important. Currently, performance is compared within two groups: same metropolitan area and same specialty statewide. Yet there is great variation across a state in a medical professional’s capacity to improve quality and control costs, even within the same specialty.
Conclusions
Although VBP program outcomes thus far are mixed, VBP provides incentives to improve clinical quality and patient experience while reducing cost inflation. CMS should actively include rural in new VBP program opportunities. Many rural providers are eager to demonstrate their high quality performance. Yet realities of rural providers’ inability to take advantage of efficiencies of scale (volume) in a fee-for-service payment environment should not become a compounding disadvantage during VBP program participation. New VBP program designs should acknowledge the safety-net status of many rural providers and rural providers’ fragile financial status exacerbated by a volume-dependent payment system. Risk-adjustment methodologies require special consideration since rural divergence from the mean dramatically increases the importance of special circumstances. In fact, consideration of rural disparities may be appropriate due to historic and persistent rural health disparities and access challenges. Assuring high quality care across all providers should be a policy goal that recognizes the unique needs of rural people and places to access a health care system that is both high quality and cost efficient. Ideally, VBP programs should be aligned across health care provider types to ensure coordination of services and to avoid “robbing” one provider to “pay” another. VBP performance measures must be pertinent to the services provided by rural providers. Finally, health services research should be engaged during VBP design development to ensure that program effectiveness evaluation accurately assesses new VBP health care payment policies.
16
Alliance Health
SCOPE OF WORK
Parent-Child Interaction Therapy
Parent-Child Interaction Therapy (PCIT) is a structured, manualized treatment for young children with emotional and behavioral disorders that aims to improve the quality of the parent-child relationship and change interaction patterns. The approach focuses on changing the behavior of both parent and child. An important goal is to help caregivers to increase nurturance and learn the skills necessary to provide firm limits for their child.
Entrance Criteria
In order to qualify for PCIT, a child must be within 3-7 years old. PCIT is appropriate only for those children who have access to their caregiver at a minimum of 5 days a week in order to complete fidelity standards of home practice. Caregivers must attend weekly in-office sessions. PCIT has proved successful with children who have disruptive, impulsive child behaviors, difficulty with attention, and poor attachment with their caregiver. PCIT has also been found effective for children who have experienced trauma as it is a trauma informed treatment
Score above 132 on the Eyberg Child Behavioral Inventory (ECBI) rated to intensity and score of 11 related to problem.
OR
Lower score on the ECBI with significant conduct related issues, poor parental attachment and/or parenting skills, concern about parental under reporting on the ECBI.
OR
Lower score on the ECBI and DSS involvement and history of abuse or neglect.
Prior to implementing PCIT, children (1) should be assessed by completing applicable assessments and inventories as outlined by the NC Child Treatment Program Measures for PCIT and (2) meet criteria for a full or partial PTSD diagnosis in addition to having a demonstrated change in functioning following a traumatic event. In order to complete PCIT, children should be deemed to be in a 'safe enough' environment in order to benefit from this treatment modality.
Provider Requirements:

★ ★ ★ ★ ★

* Task objective: In the records above, which lines hold the string "related"? Copy each one.

* Answer to the problem:
Score above 132 on the Eyberg Child Behavioral Inventory (ECBI) rated to intensity and score of 11 related to problem.
Lower score on the ECBI with significant conduct related issues, poor parental attachment and/or parenting skills, concern about parental under reporting on the ECBI.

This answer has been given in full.